Вот бы мне да такой вольтаж В этот жилищный мой гараж!.. Пауки по углам и тьма — Моего ли дело ума?
Льется с неба черная тушь,
Полюбуйтесь-ка — тоже „душ“! Наверно, часа с три
Я гляжу на противный „стрит“, Не пройдет ли еще „фиат“— У „фиата“ глаза горят... Подожду и еще час,
А потом разозлюсь и... раз! Миллионами киловатт
Засверкаю сам, как „фиат“.
В редакцию „Нового лефа“ массой идут „хорошие“ стихи. „Новый леф“ их не печатает и печатать не будет.
Мы помещаем стихотворение (очевидно, молодого) товарища Томашпольского не потому, что оно отвлеченно „хорошее“, пришлось кому-то на вкус. Нет.

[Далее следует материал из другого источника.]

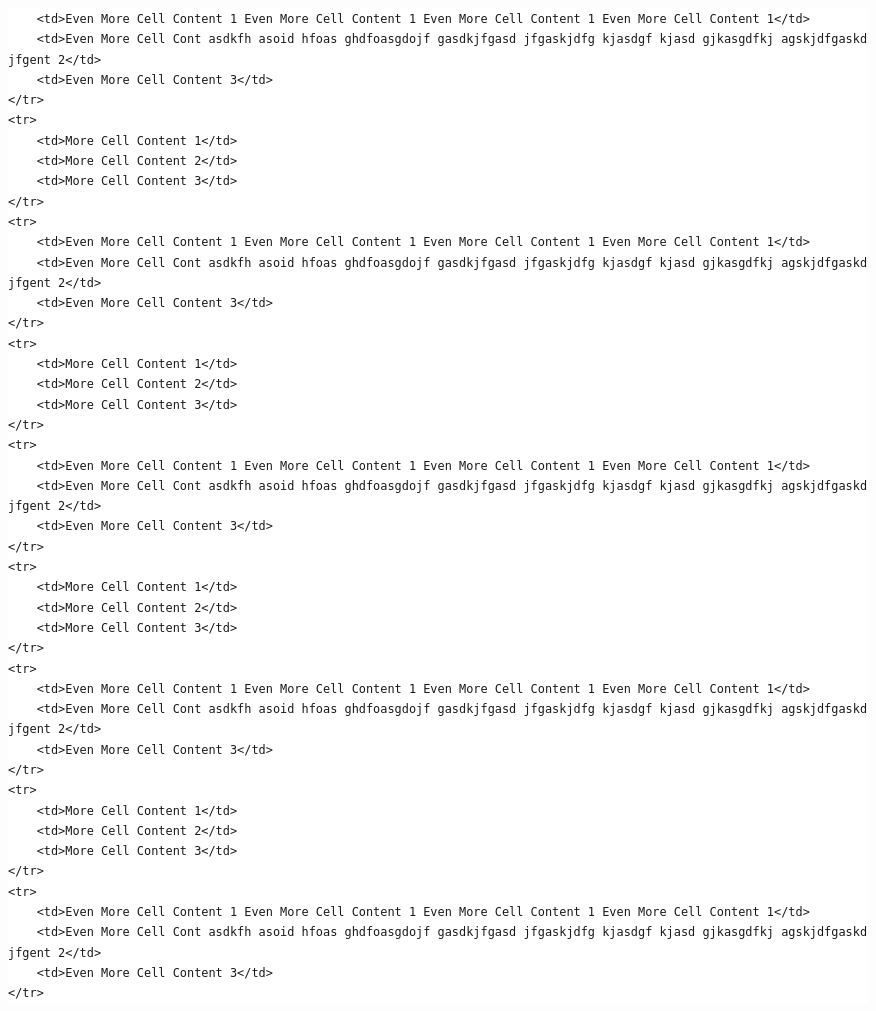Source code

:		<td>Even More Cell Content 1 Even More Cell Content 1 Even More Cell Content 1 Even More Cell Content 1</td>
		<td>Even More Cell Cont asdkfh asoid hfoas ghdfoasgdojf gasdkjfgasd jfgaskjdfg kjasdgf kjasd gjkasgdfkj agskjdfgaskdjfgent 2</td>
		<td>Even More Cell Content 3</td>
	</tr>
	<tr>
		<td>More Cell Content 1</td>
		<td>More Cell Content 2</td>
		<td>More Cell Content 3</td>
	</tr>
	<tr>
		<td>Even More Cell Content 1 Even More Cell Content 1 Even More Cell Content 1 Even More Cell Content 1</td>
		<td>Even More Cell Cont asdkfh asoid hfoas ghdfoasgdojf gasdkjfgasd jfgaskjdfg kjasdgf kjasd gjkasgdfkj agskjdfgaskdjfgent 2</td>
		<td>Even More Cell Content 3</td>
	</tr>
	<tr>
		<td>More Cell Content 1</td>
		<td>More Cell Content 2</td>
		<td>More Cell Content 3</td>
	</tr>
	<tr>
		<td>Even More Cell Content 1 Even More Cell Content 1 Even More Cell Content 1 Even More Cell Content 1</td>
		<td>Even More Cell Cont asdkfh asoid hfoas ghdfoasgdojf gasdkjfgasd jfgaskjdfg kjasdgf kjasd gjkasgdfkj agskjdfgaskdjfgent 2</td>
		<td>Even More Cell Content 3</td>
	</tr>
	<tr>
		<td>More Cell Content 1</td>
		<td>More Cell Content 2</td>
		<td>More Cell Content 3</td>
	</tr>
	<tr>
		<td>Even More Cell Content 1 Even More Cell Content 1 Even More Cell Content 1 Even More Cell Content 1</td>
		<td>Even More Cell Cont asdkfh asoid hfoas ghdfoasgdojf gasdkjfgasd jfgaskjdfg kjasdgf kjasd gjkasgdfkj agskjdfgaskdjfgent 2</td>
		<td>Even More Cell Content 3</td>
	</tr>
	<tr>
		<td>More Cell Content 1</td>
		<td>More Cell Content 2</td>
		<td>More Cell Content 3</td>
	</tr>
	<tr>
		<td>Even More Cell Content 1 Even More Cell Content 1 Even More Cell Content 1 Even More Cell Content 1</td>
		<td>Even More Cell Cont asdkfh asoid hfoas ghdfoasgdojf gasdkjfgasd jfgaskjdfg kjasdgf kjasd gjkasgdfkj agskjdfgaskdjfgent 2</td>
		<td>Even More Cell Content 3</td>
	</tr>
</tbody>
</table>
</div>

Печатаем два стиха образником того — — что в этом стихе есть лефовского, — чего лефовского в этом стихе нет.
Хорошо, полефовски:
1. Ощущение социального заказа, внесшего злободневность, сегодняшность в лирическое состояние автора и читателя.
Есть ощущение лозунга — „хочешь мира, готовься к войне“.
Есть ощущение лозунга—„автомобиль не прихоть, а культурная потребность“.
2. Тема развивается на неожиданностях (мечты о фиате), „улица“ становится „стритом“, вывод не каждый ждет — „засверкаю сам, как фиат“.
Эта не бывшая в употреблении неожиданность на протяжении всего стиха держит, не выпускает ваше внимание, агитируя за тему.
3. Частью выкинут общепринятый поэтический язык и введен говор быта, разговор улицы, слова газеты: „ничего не поймешь“, в „буржуазном окружении“ и т. п.
4. Истертые вещи вечного поэтического обихода, оживленные новыми, близкими нам определениями, выявлены через современность. Старый поэт, определяя автобус, скажет: „Автобус, тяжелый как ночь“. Новый говорит:
„(Ночь) грузная, как автобус“. Старый скажет:
„Мелочь (деньги) как звезды (сняли, что ли)“.